Aislados pero más unidos que nunca. Preocupados por nuestros familiares directos, por nuestros mayores. Estresados, tensos, insomnes muchos. Tratando de mantener la compostura delante de los más pequeños. Muchos padres y madres teletrabajando mientras intentan apaciguar a unos niños que no entienden nada, pero que, como siempre, nos dan una lección, adaptándose a la situación como peces a un nuevo ecosistema. Padres y madres que, más que nunca, hacemos malabarismos. Nos hemos convertido, desde que los niños empezaron gradualmente a dejar de ir a los colegios, en profesores, cocineros, empleados domésticos. Sin desatender nuestros trabajos a distancia. Atendiendo a los requerimientos de los nuestros, intentando que el ánimo no decaiga. Viendo series que nos permitan desconectar de una situación irreal que nos parece un mal sueño de una película catastrofista que todos hemos visto en alguna ocasión. Y en la que nos hemos convertido en los protagonistas, esperando despertar en algún momento y darnos cuenta de que solo ha sido una pesadilla y hemos retomado nuestra vida cotidiana.

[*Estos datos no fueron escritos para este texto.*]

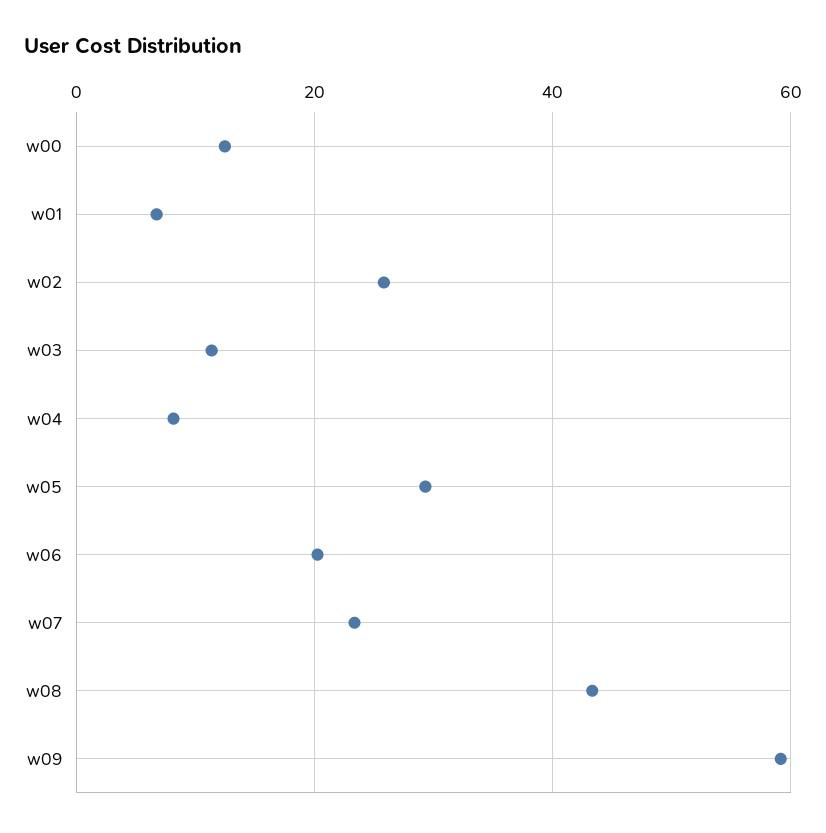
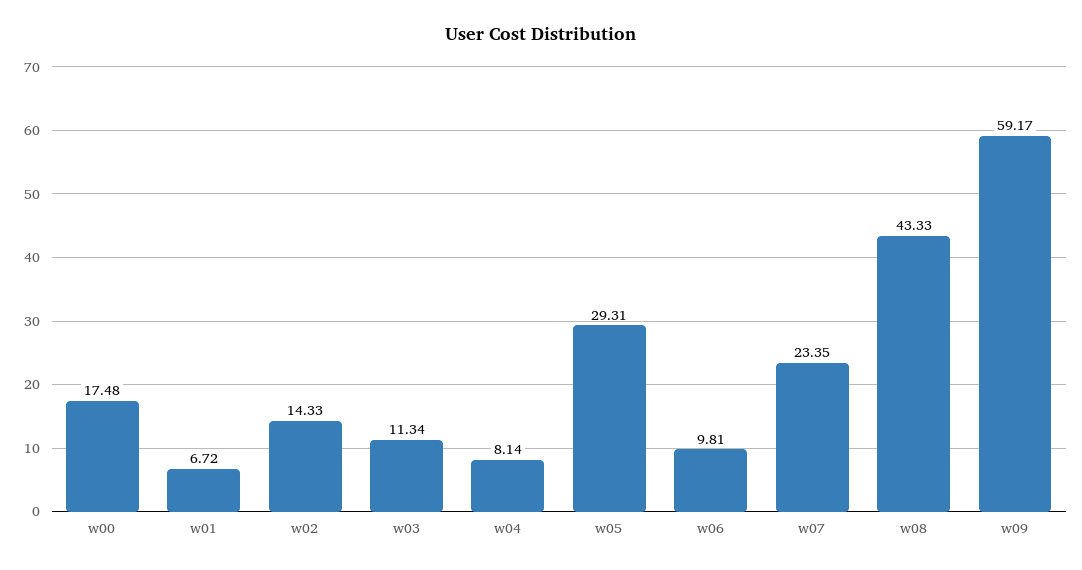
  {
-   "w00": 12,
+   "w00": 17.48,
    "w01": 6.72,
-   "w02": 26,
+   "w02": 14.33,
    "w03": 11.34,
    "w04": 8.14,
    "w05": 29.31,
-   "w06": 20,
+   "w06": 9.81,
    "w07": 23.35,
    "w08": 43.33,
    "w09": 59.17
  }

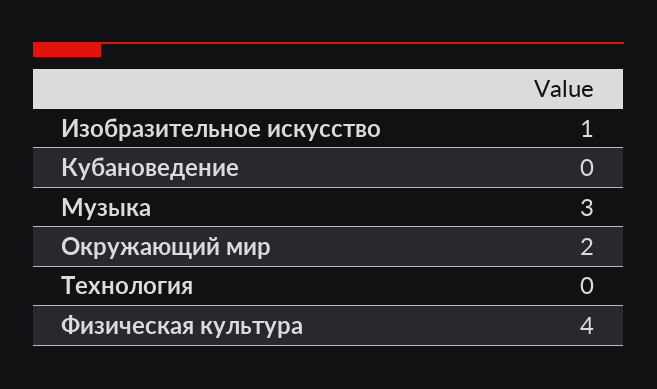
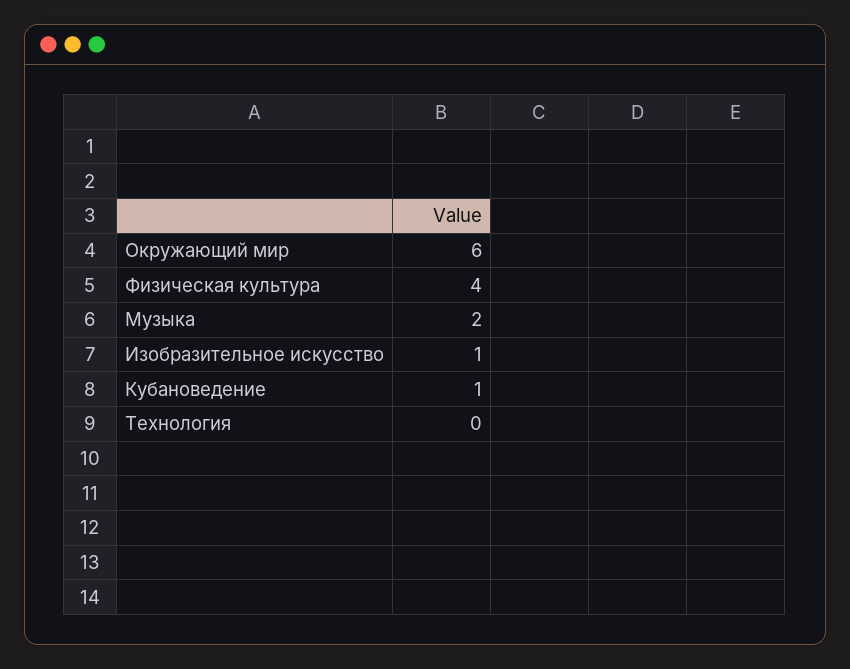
  {
    "Изобразительное искусство": 1,
-   "Кубановедение": 0,
+   "Кубановедение": 1,
-   "Музыка": 3,
+   "Музыка": 2,
-   "Окружающий мир": 2,
+   "Окружающий мир": 6,
    "Технология": 0,
    "Физическая культура": 4
  }

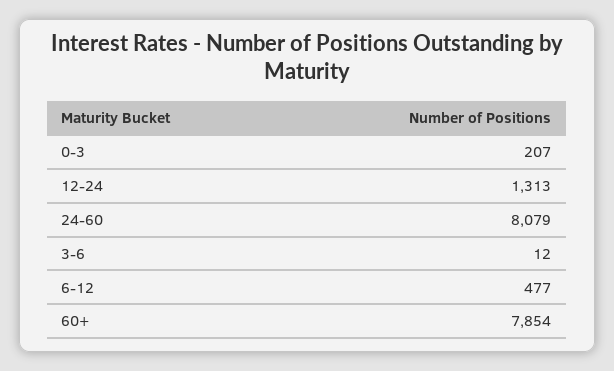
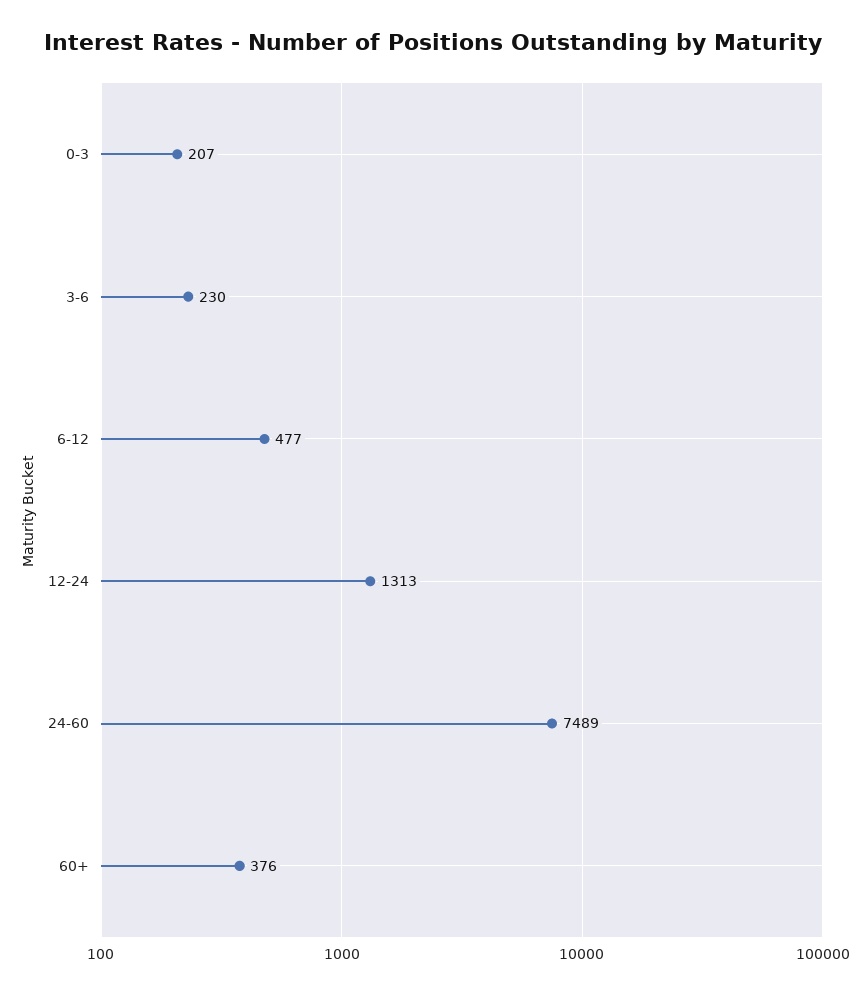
  {
    "0-3": 207,
    "12-24": 1313,
-   "24-60": 8079,
+   "24-60": 7489,
-   "3-6": 12,
+   "3-6": 230,
    "6-12": 477,
-   "60+": 7854
+   "60+": 376
  }

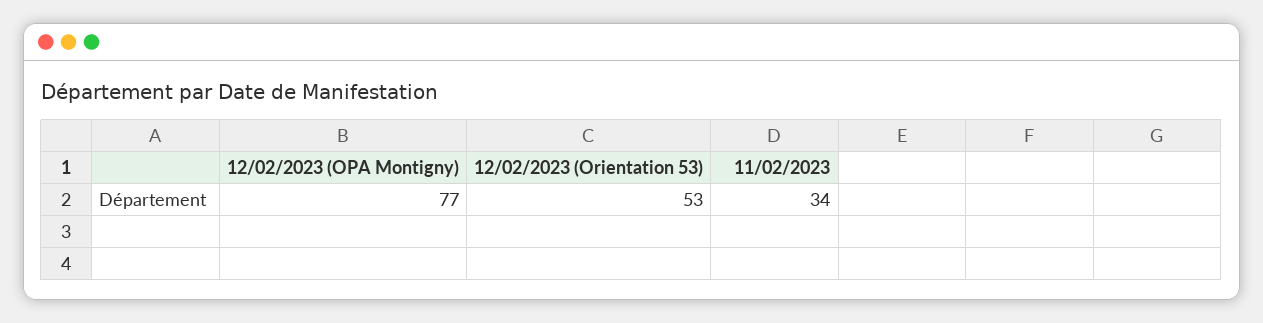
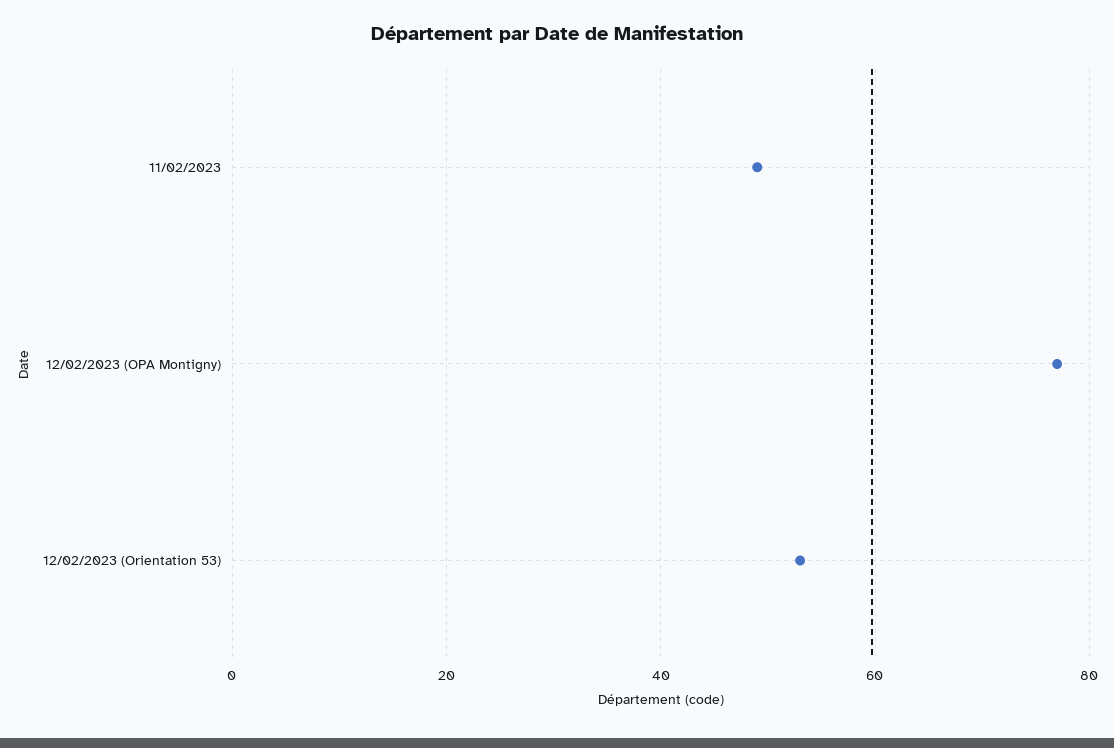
  {
    "12/02/2023 (OPA Montigny)": 77,
    "12/02/2023 (Orientation 53)": 53,
-   "11/02/2023": 34
+   "11/02/2023": 50
  }

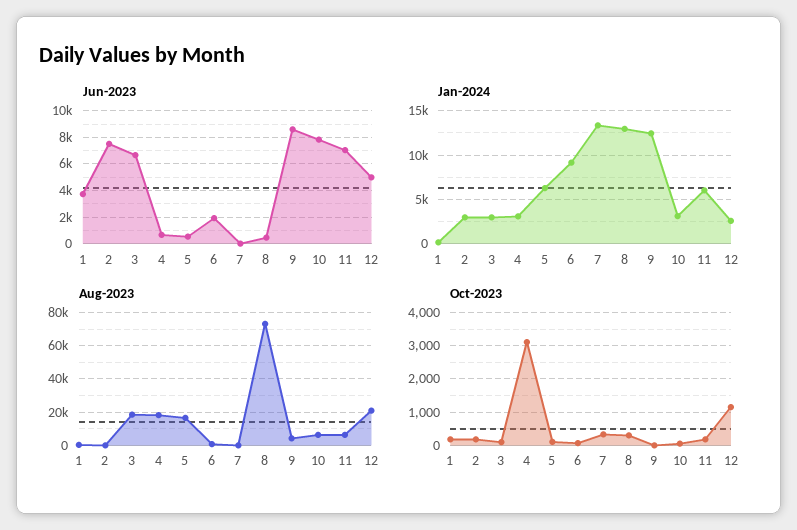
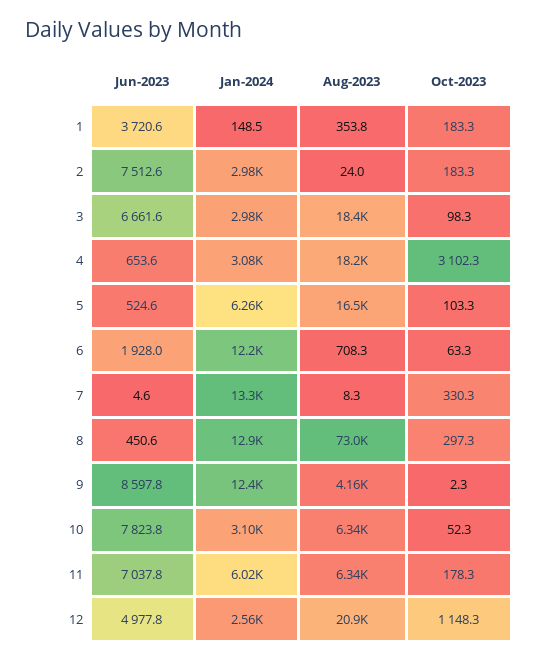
  {
    "Jun-2023": {
      "1": 3720.6,
      "2": 7512.6,
      "3": 6661.6,
      "4": 653.6,
      "5": 524.6,
      "6": 1928,
      "7": 4.6,
      "8": 450.6,
      "9": 8597.8,
      "10": 7823.8,
      "11": 7037.8,
      "12": 4977.8
    },
    "Jan-2024": {
      "1": 148.5,
      "2": 2980,
      "3": 2980,
      "4": 3080,
      "5": 6260,
-     "6": 9000,
+     "6": 12200,
      "7": 13300,
      "8": 12900,
      "9": 12400,
      "10": 3100,
      "11": 6020,
      "12": 2560
    },
    "Aug-2023": {
      "1": 353.8,
      "2": 24,
      "3": 18400,
      "4": 18200,
      "5": 16500,
      "6": 708.3,
      "7": 8.3,
      "8": 73000,
      "9": 4160,
      "10": 6340,
      "11": 6340,
      "12": 20900
    },
    "Oct-2023": {
      "1": 183.3,
      "2": 183.3,
      "3": 98.3,
      "4": 3102.3,
      "5": 103.3,
      "6": 63.3,
      "7": 330.3,
      "8": 297.3,
      "9": 2.3,
      "10": 52.3,
      "11": 178.3,
      "12": 1148.3
    }
  }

Una vida cotidiana que no volverá a ser la misma, en la que no paramos de repetirnos que saldrán cosas buenas. En la que valoraremos las relaciones personales y el contacto directo como un bien preciadísimo. Los besos, los abrazos y los estrechamientos de manos serán más que nunca una necesidad. La vida social, la libertad de un paseo por el campo, de salir a correr, de ir a un centro comercial.
Cotidianidad en la que tendremos que apoyarnos más que nunca unos a otros, a todos aquellos que sobrevivamos al virus pero que no sobrevivan a la crisis económica que se avecinará. A todos los que hayan perdido a algún familiar en esta pesadilla. A aquellos que hayan enfermado y tenido que permanecer aislados y solos, con miedo. A todos los que no han podido ver a sus mayores en residencias durante días y días, sin saber si están bien. A todos los que han tenido que cuidar a sus enfermos en la distancia, a todos los que no han podido despedirse, ni siquiera velar, a sus muertos.
Porque todo volverá algún día a la normalidad. Una normalidad distinta, pero normal.